Se Russell estivesse vivo hoje, ele certamente ficaria satisfeito em saber que há evidências de que nossas atitudes em relação ao trabalho são uma herança cultural das misérias vividas nas primeiras sociedades agrárias. Mas talvez ele também se sinta desencorajado por nossa intransigência em mudar nosso comportamento, mesmo quando nos mostram os custos de um crescimento ilimitado.

Muitos são os motivos para revisar nossa cultura de trabalho: entre outros, que, para a maioria das pessoas, o trabalho oferece poucas recompensas além do salário. 

A pesquisa histórica da Gallup sobre a vida profissional em 115 países em 2017 revelou que apenas uma em cada dez pessoas na Europa Ocidental se sentia envolvida em seu trabalho. Provavelmente não é estranho. Afinal, em outra pesquisa realizada pelo YouGov em 2015, 37% dos adultos britânicos disseram que seu trabalho não agregava nada de significativo ao mundo.

Mesmo se ignorarmos esses dados, há outro motivo muito mais urgente para transformar a forma como abordamos o trabalho. 

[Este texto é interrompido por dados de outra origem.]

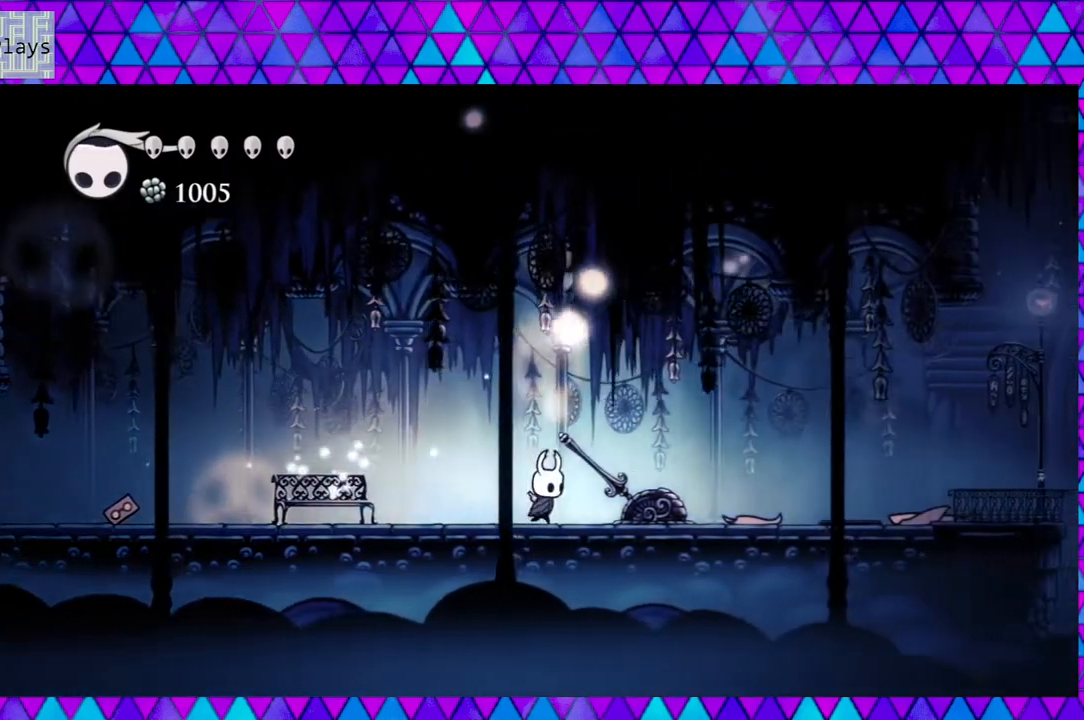
{"buttons": ["DPAD_RIGHT"], "left_stick": "down", "right_stick": "center", "events": [[17, "Y", "down"], [183, "Y", "up"]]}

Se considerarmos que, em essência, trabalho é uma troca de energia e há uma correspondência absoluta entre o quanto trabalhamos coletivamente e nossa pegada energética, há fortes razões para argumentar que trabalhar menos - e consumir menos - não será apenas bom para nossas almas, mas talvez crucial para garantir a sustentabilidade do nosso habitat.

Agora, um ano após o início de uma pandemia global, tivemos a oportunidade de repensar nossa relação com o trabalho e reavaliar quais tarefas são importantes. 

Agora haveria poucos dispostos a defender uma economia que incentiva os melhores a negociar derivativos financeiros, em vez de epidemiologistas ou enfermeiras. Também nos tornamos mais abertos para experimentar ideias como renda básica universal, que eram consideradas fantasias econômicas um ano atrás.

Mas o mais importante, talvez, é que a pandemia nos lembrou que somos muito mais adaptáveis ​​do que normalmente pensamos.

James Suzman é um antropólogo. Seu livro 'Trabalho. Uma história de como usamos o tempo ', pela editorial Debate, é publicada no dia 11 de março.

Tradução de María Luisa Rodríguez Tapia.